The UK housing market has been through a turbulent time during the past few years, as demand soared during the pandemic and then dipped during 2023. The atmosphere of uncertainty has led to house prices falling for the first time in 11 years, according to the latest data from the Office for National Statistics (ONS).
The ONS reports that the average cost of a UK home is now £291,000, which represents a 0.1% drop in the year since last September. As ever, there is a strong regional variation in average house prices, with London prices falling by 1.1% over the same period to reach an average of £537,000, compared to a rise of 1.6% in the northeast, to £163,000.
The drop in house prices was largely predicted, following the inflated prices that were seen during the pandemic and the surge in interest rates that led to spiralling mortgage costs during the latter months of 2022 and into 2023.
Recently however, major lenders including Halifax and HSBC have dropped interest rates on some five-year fixed deals, with some rates now back down below 5%. Sarah Coles, the head of personal finance at the advice company Hargreaves Lansdown, told The Guardian that the fall in house prices had been expected.
She said: “The market has proved incredibly resilient in the face of overwhelming headwinds, but mortgage rate hikes over the summer dealt the final blow, pushing prices into negative territory. Even if these price drops don’t take hold, it’s still a really horrible time to be trying to sell a property.”

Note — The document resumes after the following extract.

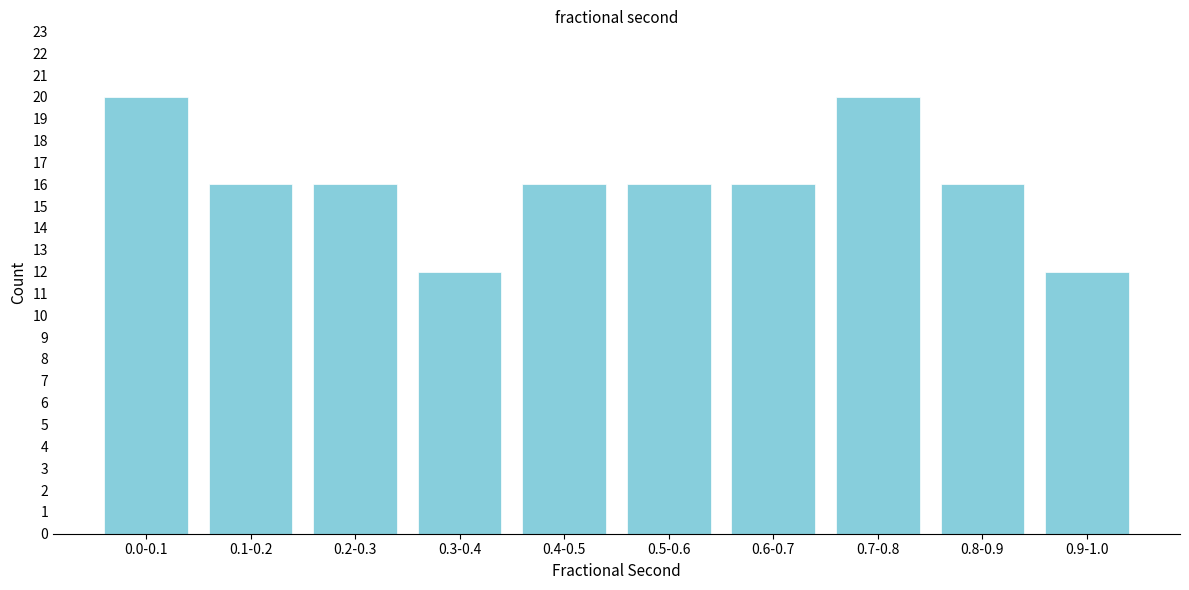

Reading right to left, extract all data points from this chart.

12	16	20	16	16	16	12	16	16	20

For the final quarter of the year, sellers have been pricing their homes more competitively in order to attract more buyers. This is traditionally a quieter time of the year as people tend to be more focused on festive events than house hunting, and may put any plans to move on hold until next year.
So what does 2024 hold for anyone looking to buy or sell a property? According to Today’s Conveyancer, the market is likely to be fairly stagnant during the next year. However, there is some positive news, especially for first time buyers.

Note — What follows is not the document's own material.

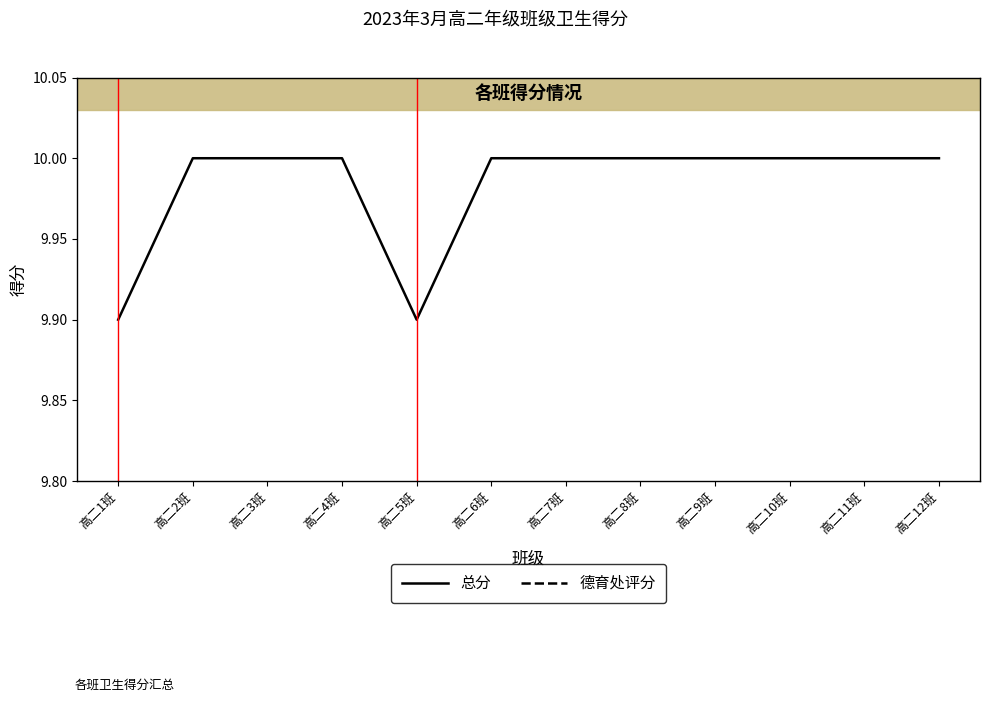

How many lines are shown in the chart?

2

Falling house prices accompanied by rising incomes and lower mortgage interest rates mean that affordability is likely to improve, helping more people to take their first step on to the property ladder.
It is not all bad news for sellers either, as although house prices are expected to fall modestly, most property market experts believe that there will be no major collapse in prices.
Therefore, although the property market will be cooling off, it will be more of a return to business as usual after the unprecedented conditions that we have seen over the last few years.